Directions for this task: Arrange the lines of the material as a numbered list, starting at the line that contains "scientific name: Vitex payos" and ending at the line that contains "elevation (m): 810", with blank lines left out.

Supplied material:
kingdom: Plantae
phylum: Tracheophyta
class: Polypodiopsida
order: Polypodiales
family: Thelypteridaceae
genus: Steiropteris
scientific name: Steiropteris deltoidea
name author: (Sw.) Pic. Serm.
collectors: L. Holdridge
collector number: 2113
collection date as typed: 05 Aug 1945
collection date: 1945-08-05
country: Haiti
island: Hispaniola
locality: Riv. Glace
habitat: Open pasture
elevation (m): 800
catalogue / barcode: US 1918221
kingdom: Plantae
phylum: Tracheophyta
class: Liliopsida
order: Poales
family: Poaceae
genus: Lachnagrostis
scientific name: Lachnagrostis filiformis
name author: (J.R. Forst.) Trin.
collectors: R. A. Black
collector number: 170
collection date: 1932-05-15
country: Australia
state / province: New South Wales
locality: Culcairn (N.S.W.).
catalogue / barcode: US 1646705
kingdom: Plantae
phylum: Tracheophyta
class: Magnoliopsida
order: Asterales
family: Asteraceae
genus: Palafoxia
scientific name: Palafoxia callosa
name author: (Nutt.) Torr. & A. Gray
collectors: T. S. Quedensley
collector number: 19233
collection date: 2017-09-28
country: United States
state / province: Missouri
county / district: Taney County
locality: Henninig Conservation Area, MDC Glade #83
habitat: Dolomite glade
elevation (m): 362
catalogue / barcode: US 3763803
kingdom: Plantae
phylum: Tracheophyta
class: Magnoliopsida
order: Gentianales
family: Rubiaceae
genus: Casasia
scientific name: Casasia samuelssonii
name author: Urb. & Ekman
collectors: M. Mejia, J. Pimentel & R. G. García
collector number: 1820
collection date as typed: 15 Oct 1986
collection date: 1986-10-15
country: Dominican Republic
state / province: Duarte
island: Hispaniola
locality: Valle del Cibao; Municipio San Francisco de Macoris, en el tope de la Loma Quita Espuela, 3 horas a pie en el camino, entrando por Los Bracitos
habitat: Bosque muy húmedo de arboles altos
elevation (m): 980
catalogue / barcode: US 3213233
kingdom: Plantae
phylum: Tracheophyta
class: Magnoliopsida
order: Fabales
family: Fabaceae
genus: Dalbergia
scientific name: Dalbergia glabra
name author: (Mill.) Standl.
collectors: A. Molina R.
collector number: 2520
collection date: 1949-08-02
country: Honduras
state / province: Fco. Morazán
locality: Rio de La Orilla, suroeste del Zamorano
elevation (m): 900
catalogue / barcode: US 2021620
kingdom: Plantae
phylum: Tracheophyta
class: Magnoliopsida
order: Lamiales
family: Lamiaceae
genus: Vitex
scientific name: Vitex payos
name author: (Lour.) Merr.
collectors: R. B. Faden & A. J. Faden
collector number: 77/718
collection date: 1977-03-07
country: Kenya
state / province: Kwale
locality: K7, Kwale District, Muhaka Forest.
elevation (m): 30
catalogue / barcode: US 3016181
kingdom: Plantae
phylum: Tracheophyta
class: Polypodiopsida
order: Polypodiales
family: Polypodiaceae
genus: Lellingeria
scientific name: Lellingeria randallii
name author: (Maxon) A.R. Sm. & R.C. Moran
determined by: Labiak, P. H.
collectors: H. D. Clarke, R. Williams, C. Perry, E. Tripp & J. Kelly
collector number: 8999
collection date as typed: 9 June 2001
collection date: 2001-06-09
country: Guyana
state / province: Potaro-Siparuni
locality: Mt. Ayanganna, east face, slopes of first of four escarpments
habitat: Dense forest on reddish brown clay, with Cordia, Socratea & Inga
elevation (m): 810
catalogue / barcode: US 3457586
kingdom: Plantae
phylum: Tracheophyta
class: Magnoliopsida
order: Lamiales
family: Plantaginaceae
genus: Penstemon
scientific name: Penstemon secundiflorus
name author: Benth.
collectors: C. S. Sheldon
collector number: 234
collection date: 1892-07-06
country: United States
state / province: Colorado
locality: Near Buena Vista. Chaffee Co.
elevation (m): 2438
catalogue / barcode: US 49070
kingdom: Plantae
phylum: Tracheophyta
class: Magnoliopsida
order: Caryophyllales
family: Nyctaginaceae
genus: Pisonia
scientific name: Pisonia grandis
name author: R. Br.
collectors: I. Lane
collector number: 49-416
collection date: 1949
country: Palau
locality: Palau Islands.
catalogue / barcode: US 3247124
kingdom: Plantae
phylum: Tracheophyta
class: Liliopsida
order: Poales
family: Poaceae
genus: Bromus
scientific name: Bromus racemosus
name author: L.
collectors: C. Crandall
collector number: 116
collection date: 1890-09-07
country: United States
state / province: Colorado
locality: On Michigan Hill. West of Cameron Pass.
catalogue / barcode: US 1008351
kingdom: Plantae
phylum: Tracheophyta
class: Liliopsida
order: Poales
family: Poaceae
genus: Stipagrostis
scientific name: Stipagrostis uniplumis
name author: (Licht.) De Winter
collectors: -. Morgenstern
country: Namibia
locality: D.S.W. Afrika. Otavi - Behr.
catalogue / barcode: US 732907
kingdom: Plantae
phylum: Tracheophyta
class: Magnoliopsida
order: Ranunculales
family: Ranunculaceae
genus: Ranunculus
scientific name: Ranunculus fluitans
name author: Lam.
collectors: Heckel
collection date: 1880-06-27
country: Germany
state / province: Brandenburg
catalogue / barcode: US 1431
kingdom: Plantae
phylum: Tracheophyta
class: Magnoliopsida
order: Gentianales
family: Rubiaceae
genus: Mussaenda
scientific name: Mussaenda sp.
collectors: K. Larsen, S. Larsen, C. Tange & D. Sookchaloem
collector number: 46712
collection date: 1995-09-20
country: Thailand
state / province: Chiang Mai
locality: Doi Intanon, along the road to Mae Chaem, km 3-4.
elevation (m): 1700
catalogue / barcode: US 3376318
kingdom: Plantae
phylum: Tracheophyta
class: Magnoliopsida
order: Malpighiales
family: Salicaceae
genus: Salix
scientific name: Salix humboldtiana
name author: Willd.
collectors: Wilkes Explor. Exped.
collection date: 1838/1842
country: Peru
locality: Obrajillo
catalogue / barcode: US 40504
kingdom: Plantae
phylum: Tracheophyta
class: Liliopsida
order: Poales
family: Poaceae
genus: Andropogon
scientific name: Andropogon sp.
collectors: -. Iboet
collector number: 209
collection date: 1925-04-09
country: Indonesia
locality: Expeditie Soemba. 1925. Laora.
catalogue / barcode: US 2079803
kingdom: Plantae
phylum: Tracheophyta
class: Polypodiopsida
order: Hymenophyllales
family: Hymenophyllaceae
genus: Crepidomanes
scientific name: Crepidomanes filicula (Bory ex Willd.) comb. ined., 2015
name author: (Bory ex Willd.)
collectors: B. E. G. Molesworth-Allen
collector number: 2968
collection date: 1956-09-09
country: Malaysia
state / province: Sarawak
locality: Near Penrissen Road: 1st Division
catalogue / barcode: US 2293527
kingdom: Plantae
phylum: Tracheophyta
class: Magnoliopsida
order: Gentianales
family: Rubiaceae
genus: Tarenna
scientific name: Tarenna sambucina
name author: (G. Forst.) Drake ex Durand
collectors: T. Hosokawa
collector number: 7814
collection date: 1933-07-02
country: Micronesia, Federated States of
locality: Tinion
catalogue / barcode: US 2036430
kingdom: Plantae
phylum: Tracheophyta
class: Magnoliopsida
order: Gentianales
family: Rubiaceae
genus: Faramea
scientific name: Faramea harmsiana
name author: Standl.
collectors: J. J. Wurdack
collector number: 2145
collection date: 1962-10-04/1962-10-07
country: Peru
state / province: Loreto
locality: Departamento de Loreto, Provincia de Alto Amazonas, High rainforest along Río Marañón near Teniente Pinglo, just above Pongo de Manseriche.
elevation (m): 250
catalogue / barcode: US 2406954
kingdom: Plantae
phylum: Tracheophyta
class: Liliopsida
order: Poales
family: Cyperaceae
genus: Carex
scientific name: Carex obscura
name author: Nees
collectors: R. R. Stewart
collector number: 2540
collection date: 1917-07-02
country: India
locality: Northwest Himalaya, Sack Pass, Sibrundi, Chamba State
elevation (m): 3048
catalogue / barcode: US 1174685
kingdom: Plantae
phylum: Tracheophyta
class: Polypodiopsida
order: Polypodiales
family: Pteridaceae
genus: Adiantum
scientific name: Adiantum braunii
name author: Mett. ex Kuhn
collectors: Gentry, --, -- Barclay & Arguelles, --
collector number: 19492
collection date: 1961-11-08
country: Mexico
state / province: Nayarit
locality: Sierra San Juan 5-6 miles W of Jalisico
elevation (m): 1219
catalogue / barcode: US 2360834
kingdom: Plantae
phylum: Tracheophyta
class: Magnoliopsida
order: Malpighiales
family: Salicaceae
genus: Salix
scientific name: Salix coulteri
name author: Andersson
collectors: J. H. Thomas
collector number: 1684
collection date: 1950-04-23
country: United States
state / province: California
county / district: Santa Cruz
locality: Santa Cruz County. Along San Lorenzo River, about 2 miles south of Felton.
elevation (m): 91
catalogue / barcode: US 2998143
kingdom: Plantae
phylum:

The reply:
1. scientific name: Vitex payos
2. name author: (Lour.) Merr.
3. collectors: R. B. Faden & A. J. Faden
4. collector number: 77/718
5. collection date: 1977-03-07
6. country: Kenya
7. state / province: Kwale
8. locality: K7, Kwale District, Muhaka Forest.
9. elevation (m): 30
10. catalogue / barcode: US 3016181
11. kingdom: Plantae
12. phylum: Tracheophyta
13. class: Polypodiopsida
14. order: Polypodiales
15. family: Polypodiaceae
16. genus: Lellingeria
17. scientific name: Lellingeria randallii
18. name author: (Maxon) A.R. Sm. & R.C. Moran
19. determined by: Labiak, P. H.
20. collectors: H. D. Clarke, R. Williams, C. Perry, E. Tripp & J. Kelly
21. collector number: 8999
22. collection date as typed: 9 June 2001
23. collection date: 2001-06-09
24. country: Guyana
25. state / province: Potaro-Siparuni
26. locality: Mt. Ayanganna, east face, slopes of first of four escarpments
27. habitat: Dense forest on reddish brown clay, with Cordia, Socratea & Inga
28. elevation (m): 810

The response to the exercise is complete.